What Scripture was fulfilled by Christ crying "It is finished" or "Tetelestai"? Everything in the OT about the earthly redemptive work of the Messiah in prophecy and type, in a real sense, but Psalm 22:31 is a particular verse that was fulfilled on that day:



> they shall come and proclaim his righteousness to a people yet unborn,
> that *he has done it*. (ESV)


----------



## OPC'n (Nov 26, 2012)

also there has always been the question as to why Christ first refused the wine at first but then took it before he died...


----------



## Peairtach (Nov 26, 2012)

*Sarah*


> also there has always been the question as to why Christ first refused the wine at first but then took it before he died...



Well that would tie-in with what I have said above. In refusing the mixture He was showing His determination to fully undergo the suffering for His people's sins without any dulling or numbing of the pain; in calling for a drink once He had drank that suffering to its dregs, He was enabling Himself to cry that great cry of victory.
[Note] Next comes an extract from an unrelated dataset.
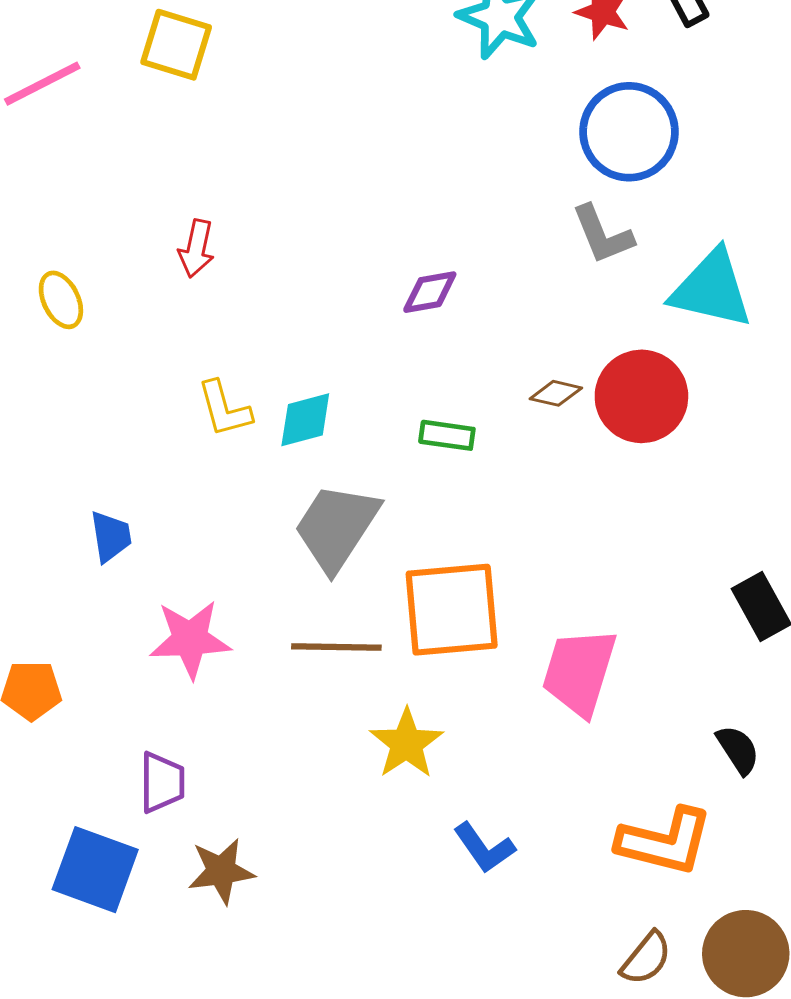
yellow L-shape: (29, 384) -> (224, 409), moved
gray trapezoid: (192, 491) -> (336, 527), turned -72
> My mouth is dried up like a potsherd, and my tongue sticks to the roof of my mouth;(Ps 22:15, ESV)


----------



## JoannaV (Nov 26, 2012)

Psalm 69:21 _They gave me also gall for my meat; and in my thirst they gave me vinegar to drink._


----------



## OPC'n (Nov 26, 2012)

Peairtach said:


> *Sarah*
> 
> 
> > also there has always been the question as to why Christ first refused the wine at first but then took it before he died...
> ...



I wasn't replying to your post I was replying to Earl's


----------



## earl40 (Nov 26, 2012)

OPC'n said:


> so was the cup that Christ asked to be taken from him



Though I agree with Richard in all he said I do believe the "cup" was the punishment from the Father for our sin which Jesus asked to have removed if it were possible.


----------